At the same time, the consumers too are willing to buy from the clones if cheaply priced. The consumers do not want a compromise on quality and yet want the goods to be offered at zero price. There is virtually a race towards zero in the global market. This would mean that the traditional models of business pricing would come up with limitations in this context. The firms have little control on the revenue. Most of the times, the firms are price takers in the market with little control. All they have to engage is reverse engineering in terms of meeting costs to the market price. The reverse engineering would put pressure on the cost side. Therefore, the firms have to come with solutions that address the cost side rather than the demand side.

 

The firms have to incur capital expenditure which they seek to convert into operational expenditure. This process is what culminated in the business models of outsourcing or offshoring etc. When the western firms decided to engage in contract manufacturing, it was this interplay of converting capital into operating expenditure that ruled the day. There is one firm which seeks to manufacture the products be it the shoes or clothes or consumer electronic goods among others. The firm in the West is only engaged in the branding exercise. As one of top industry honchos once remarked, the manufacturing process is a tedious chore which can best be outsourced. To firms like Apple, Nike, Adidas, Disney, Dell or many others, given their limited resources, they would seek to spend on branding rather than manufacturing. Apart from the trade-off between branding and manufacturing, there is essentially the cost angle that rules in favor of outsourcing. Walmart’s procurement from China too is continuum of that.

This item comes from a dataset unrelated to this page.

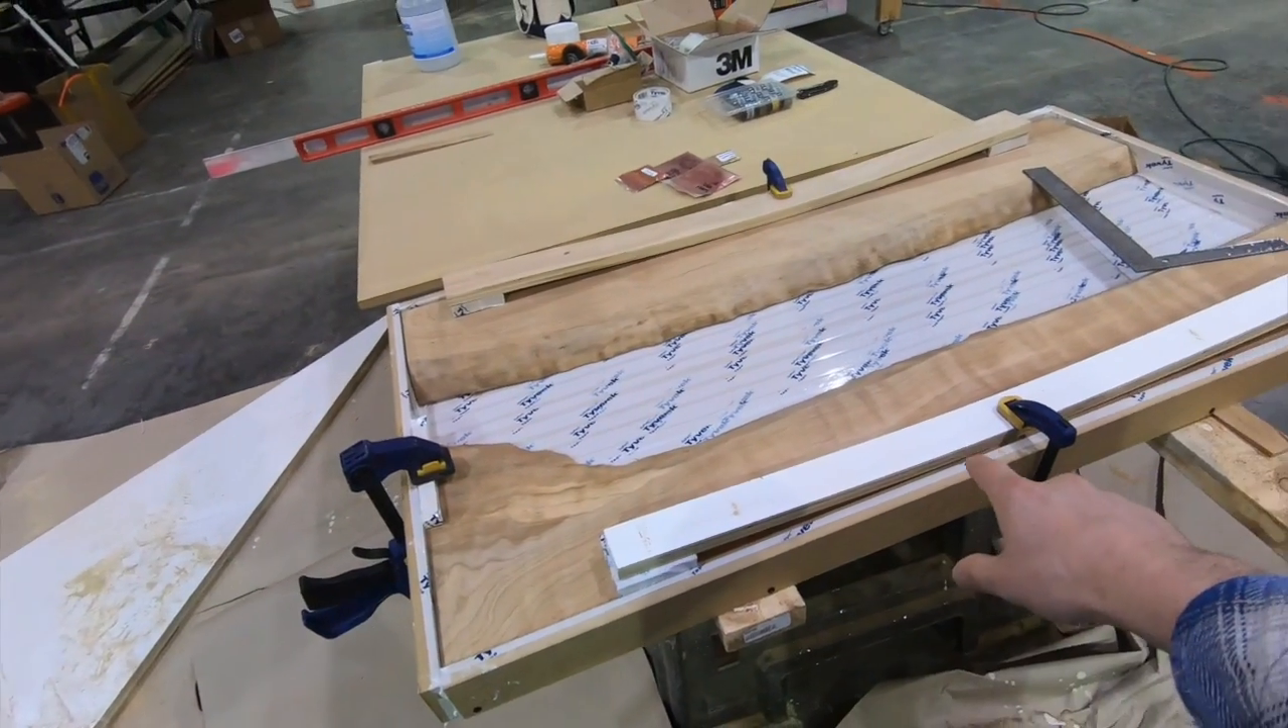So we have the table set up in the mold here.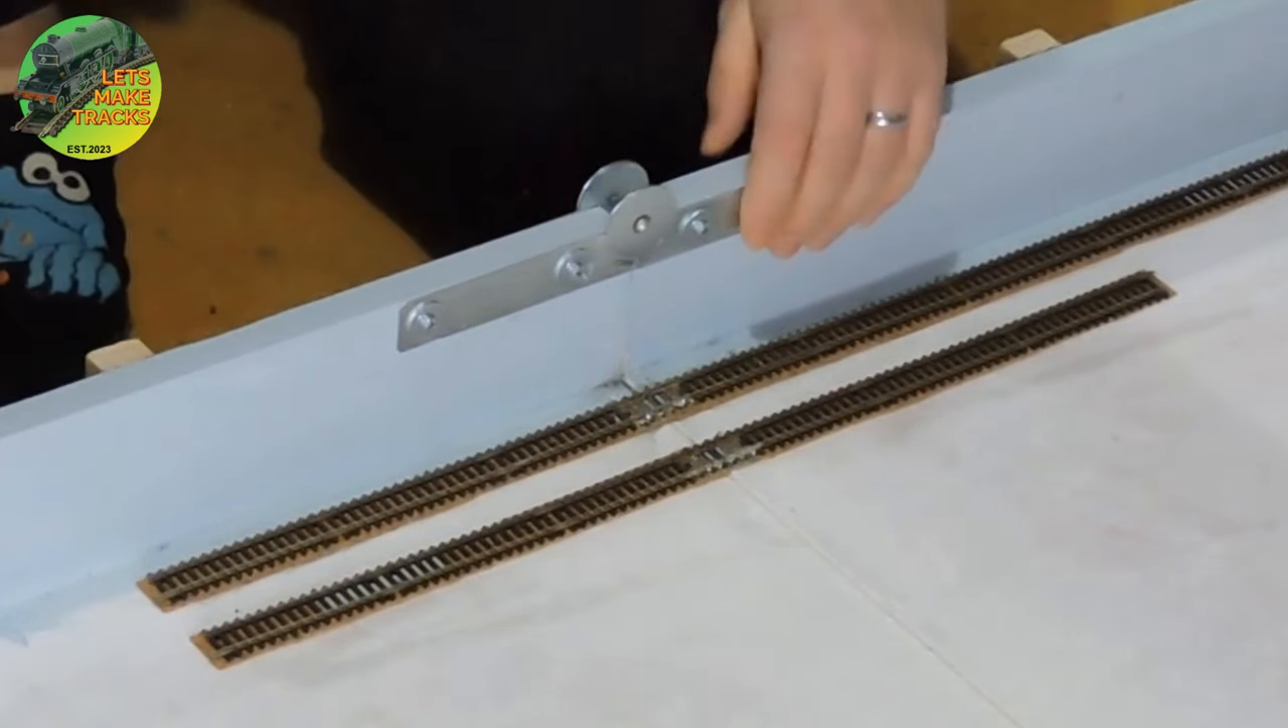I already have the first two tracks in place.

Of course, the market structures that are primarily centered on monopsony or oligopsony at best, drive the firm’s decision making structures. In management jargons, the firms are engaged in what might be called the breakdown of the Porter’s value chain. Each element in the Porterian value chain become a output centre in themselves and create a sub-set of value chains.

 

Yet, this is only one part of the journey that the firms are engaged in. In their pursuit of profit maximization, the emphasis would be on a continuous reduction in costs. Therefore, they would with the research and development side too. There obviously exists a rationale for the product development side to be outsourced. The new models of innovation like open innovation among many others are essentially a justification of the same. There are firms which are engaged in design through contests. The firm wants to design a product. While there might be several reasons for opting to a contest for public consumption and management jargons, the reality or the underlying motivation is different. A design contest would encourage many to join. A few might emerge winners. They would be given a prize. The spinoff is however the firm gets a design for its products at minimum price. They have been able to reduce their research costs by significant quantum. Moreover, what the process would have done is the shift of the expenditure from capex to opex to extraordinary expenditure or non-recurring expenditure. Given the treatment of non-recurring or extraordinary expenditure in the firm’s financial statements, the position on the books of course would look far attractive.

 

The firms are constantly engaged in cost reduction.  Therefore when one looks at the models centered on collective intelligence, open innovation, outsourcing, wiki-floors, frugal engineering and many such others, each would represent a step in the firm’s pursuit to lowering costs when faced with pressures on the revenue front wherein the control they have is limited by the market presence.